Von den deutschen Basketballfans wurde der Telekom Dome zur „schönsten Basketballhalle Deutschlands“ gewählt.

Wiedlich: Dafür, dass er weitgehend von Laien und dem Architekten Jan van Dorp mit bescheidenen Mitteln entwickelt und gebaut wurde, ist das schon bemerkenswert. Das Bauwerk ist ja als Basketballhalle konzipiert, deshalb sitzen die Fans sehr nahe am Geschehen, was das Live-Erlebnis intensiver macht als anderswo. Aber die Basketball-Monostruktur hat auch Nachteile.

Weil die Halle sich nicht für alles eignet? Senkt das die Mieteinnahmen durch Fremdveranstaltungen?

Wiedlich: Eindeutig ja. Ob damals in Bonn nicht besser eine Multifunktionshalle gebaut worden wäre, steht auf einem anderen Blatt. Keiner wollte sich an dem Projekt und damit am Risiko beteiligen, die SSF Bonn nicht und die Stadt auch nicht. Also haben wir gebaut, was wir uns leisten konnten und uns auf unsere Bedürfnisse konzentriert. Heute höre ich mitunter Kritik, wenn etwa von Dritten gefragt wird, warum Dies und Jenes in der Halle nicht möglich sei. Dennoch ist es erstaunlich, wofür die Halle sich alles eignet.
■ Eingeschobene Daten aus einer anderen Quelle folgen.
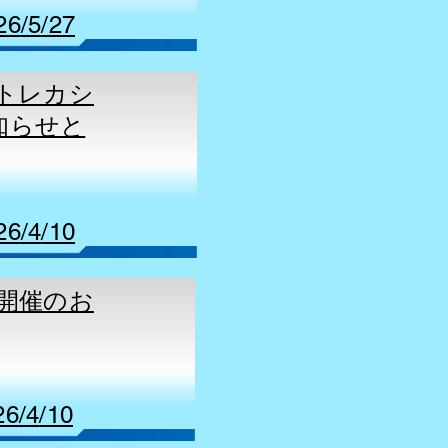
26
/5
/27
、トレカシ
知らせと
26
/4
/10
会開催のお
26
/4
/10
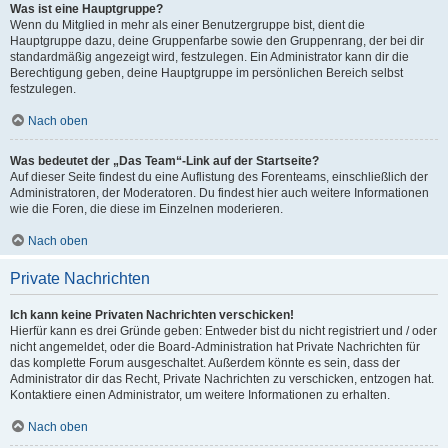
Was ist eine Hauptgruppe?
Wenn du Mitglied in mehr als einer Benutzergruppe bist, dient die
Hauptgruppe dazu, deine Gruppenfarbe sowie den Gruppenrang, der bei dir
standardmäßig angezeigt wird, festzulegen. Ein Administrator kann dir die
Berechtigung geben, deine Hauptgruppe im persönlichen Bereich selbst
festzulegen.
Nach oben
Was bedeutet der „Das Team“-Link auf der Startseite?
Auf dieser Seite findest du eine Auflistung des Forenteams, einschließlich der
Administratoren, der Moderatoren. Du findest hier auch weitere Informationen
wie die Foren, die diese im Einzelnen moderieren.
Nach oben
Private Nachrichten
Ich kann keine Privaten Nachrichten verschicken!
Hierfür kann es drei Gründe geben: Entweder bist du nicht registriert und / oder
nicht angemeldet, oder die Board-Administration hat Private Nachrichten für
das komplette Forum ausgeschaltet. Außerdem könnte es sein, dass der
Administrator dir das Recht, Private Nachrichten zu verschicken, entzogen hat.
Kontaktiere einen Administrator, um weitere Informationen zu erhalten.
Nach oben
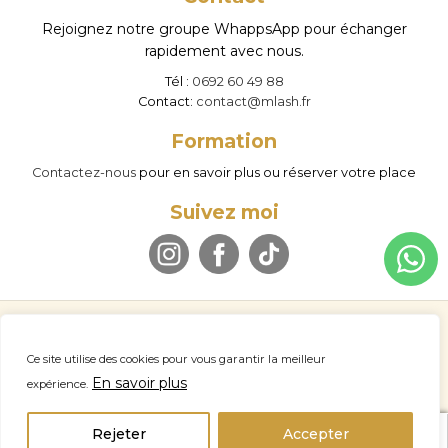
Rejoignez notre groupe WhappsApp pour échanger
rapidement avec nous.
Tél :
0692 60 49 88
Contact:
contact@mlash.fr
Formation
Contactez-nous
pour en savoir plus ou réserver votre place
Suivez moi
© M LASH 2026
Politique de confidentialité
Mentions légales
Ce site utilise des cookies pour vous garantir la meilleur
Conditions d’utilisation
Politique de remboursement
A propos
En savoir plus
expérience.
Nous contacter
Professionnel
home
account_circle
search
Rejeter
Accepter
Welche Defizite hat sie denn?

Wiedlich: Beispiel Tribünen. Das sind starre Stahlbeton-Fertigteile. Die können Sie nicht einfach wegschieben. Mit Teleskoptribünen wäre das möglich, die hätten aber eine Million mehr gekostet. Oder die Dachlast. Unsere Statik ist begrenzt. Andererseits erscheint mir die Halle auch wie ein Knetgummi: Mancher Messebauer hat sie so verwandelt, dass ich sie nicht wiedererkannt habe. Die Luthergala in 2017 war eine Art Ritterschlag für den Dome. Klassik, Chor, Pop, alles gemeinsam und sehr telegen. Man spürt natürlich ein wachsendes Interesse an der Halle, weil sie nicht nur im Bonner, sondern auch in einem weiteren Umkreis mit dem 6000er-Volumen ein Alleinstellungsmerkmal hat. Diese Größenordnung fehlt vielerorts.
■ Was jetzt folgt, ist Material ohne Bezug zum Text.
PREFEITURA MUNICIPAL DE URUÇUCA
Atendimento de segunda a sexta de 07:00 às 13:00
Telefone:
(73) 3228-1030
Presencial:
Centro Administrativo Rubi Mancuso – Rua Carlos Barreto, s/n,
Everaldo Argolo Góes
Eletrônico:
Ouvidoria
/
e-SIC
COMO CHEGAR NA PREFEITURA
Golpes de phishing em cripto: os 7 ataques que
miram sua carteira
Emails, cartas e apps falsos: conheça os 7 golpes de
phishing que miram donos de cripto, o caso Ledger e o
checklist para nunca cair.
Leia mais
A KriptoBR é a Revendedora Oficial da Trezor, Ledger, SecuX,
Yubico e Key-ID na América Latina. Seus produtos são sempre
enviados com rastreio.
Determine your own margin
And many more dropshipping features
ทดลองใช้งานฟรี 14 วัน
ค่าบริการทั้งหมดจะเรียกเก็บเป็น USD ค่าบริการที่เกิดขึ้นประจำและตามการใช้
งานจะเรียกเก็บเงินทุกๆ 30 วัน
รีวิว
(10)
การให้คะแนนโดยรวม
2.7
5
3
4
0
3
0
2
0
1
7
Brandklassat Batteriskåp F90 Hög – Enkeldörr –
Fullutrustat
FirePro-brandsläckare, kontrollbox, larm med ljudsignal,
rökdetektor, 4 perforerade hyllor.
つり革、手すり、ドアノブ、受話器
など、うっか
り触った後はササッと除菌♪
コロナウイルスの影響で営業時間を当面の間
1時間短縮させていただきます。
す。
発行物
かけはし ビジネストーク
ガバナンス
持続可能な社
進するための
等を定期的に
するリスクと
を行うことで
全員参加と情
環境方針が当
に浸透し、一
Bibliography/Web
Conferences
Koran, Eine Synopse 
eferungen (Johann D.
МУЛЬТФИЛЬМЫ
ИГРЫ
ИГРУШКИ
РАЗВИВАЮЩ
Stichwort Alleinstellungsmerkmal: Werden Sie von anderen Bundesliga-Clubs beneidet?

Wiedlich: Manche sagen, Ihr habt es genau richtig gemacht. Andererseits hat das bislang noch keiner nachgeahmt. In jedem Falle ist hier ein beleihungsfähiger Wert entstanden. Andere Bundesligateams in Multifunktionshallen müssen hohe Mieten zahlen, dafür haben wir andere Belastungen und sind etwa bei einem Wasserrohrbruch selbst verantwortlich.
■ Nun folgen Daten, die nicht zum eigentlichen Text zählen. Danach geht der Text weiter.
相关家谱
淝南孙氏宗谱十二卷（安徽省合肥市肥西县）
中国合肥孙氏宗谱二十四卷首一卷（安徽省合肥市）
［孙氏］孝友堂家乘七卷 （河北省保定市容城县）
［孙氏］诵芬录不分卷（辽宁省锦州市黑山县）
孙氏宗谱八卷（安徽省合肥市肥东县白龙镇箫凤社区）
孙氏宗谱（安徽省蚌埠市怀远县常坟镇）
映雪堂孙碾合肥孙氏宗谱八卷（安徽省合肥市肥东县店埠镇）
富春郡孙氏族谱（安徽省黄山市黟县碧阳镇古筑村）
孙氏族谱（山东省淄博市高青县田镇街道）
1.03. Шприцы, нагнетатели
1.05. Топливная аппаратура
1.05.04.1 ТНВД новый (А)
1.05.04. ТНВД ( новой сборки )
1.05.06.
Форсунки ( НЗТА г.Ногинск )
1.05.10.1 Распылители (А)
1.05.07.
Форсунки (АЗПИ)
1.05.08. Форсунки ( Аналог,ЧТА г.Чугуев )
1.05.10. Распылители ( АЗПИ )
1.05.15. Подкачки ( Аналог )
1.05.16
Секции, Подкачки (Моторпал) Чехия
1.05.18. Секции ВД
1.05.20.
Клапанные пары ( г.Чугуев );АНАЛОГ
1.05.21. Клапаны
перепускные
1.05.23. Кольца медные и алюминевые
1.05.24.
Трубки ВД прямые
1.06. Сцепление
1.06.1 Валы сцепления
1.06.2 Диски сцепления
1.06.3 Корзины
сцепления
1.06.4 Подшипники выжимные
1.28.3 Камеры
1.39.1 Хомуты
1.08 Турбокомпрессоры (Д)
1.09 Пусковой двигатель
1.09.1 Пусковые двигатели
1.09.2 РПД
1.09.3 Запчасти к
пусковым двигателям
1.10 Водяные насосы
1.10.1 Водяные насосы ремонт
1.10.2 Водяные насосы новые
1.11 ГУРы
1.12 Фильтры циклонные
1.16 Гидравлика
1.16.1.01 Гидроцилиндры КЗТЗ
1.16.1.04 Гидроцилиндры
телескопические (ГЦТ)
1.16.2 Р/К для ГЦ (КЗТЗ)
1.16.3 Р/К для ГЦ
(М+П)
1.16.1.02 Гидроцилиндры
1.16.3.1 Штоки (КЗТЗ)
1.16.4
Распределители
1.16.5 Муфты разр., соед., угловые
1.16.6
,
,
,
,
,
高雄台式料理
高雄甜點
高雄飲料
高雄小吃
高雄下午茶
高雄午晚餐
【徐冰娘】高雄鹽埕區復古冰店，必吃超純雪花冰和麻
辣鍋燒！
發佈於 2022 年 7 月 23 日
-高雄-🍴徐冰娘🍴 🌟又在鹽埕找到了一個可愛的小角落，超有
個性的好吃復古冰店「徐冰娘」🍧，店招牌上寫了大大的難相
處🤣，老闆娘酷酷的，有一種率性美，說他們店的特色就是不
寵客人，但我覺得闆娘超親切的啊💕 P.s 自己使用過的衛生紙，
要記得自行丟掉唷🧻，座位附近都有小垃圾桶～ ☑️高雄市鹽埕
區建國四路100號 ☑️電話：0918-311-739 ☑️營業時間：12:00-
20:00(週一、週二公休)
Was wäre aus den Baskets geworden, wenn diese immer noch in der Hardtberghalle spielen würden?

Wiedlich: Ich befürchte, dann gäbe es keinen Bonner Basketball-Bundesligisten mehr. Entweder wäre die friedliche Kooperation mit den Schulen gescheitert, oder die Stadt hätte sich irgendwann geweigert, für uns ständig die Zusatztribünen aufzubauen. Das war für alle Seiten nicht mehr zumutbar. Ganz zu schweigen davon, dass unser Hauptsponsor vielleicht irgendwann einmal Zweifel bekommen hätte, ob sich das Engagement für ein Team lohnt, das in einer Schulsporthalle spielt, während ringsum in der Liga moderne Arenen aus dem Boden schießen. Wir sind damals in wenigen Jahren im Ranking der Hallenkapazität von ganz vorne nach ganz hinten durchgereicht worden.

Was war für Sie die größte Überraschung in der Geschichte des Telekom Domes?

Wiedlich: Ich hätte mir nicht träumen lassen, dass hier im Dezember 2020 die Gala des Beethoven-Jubiläums stattfindet.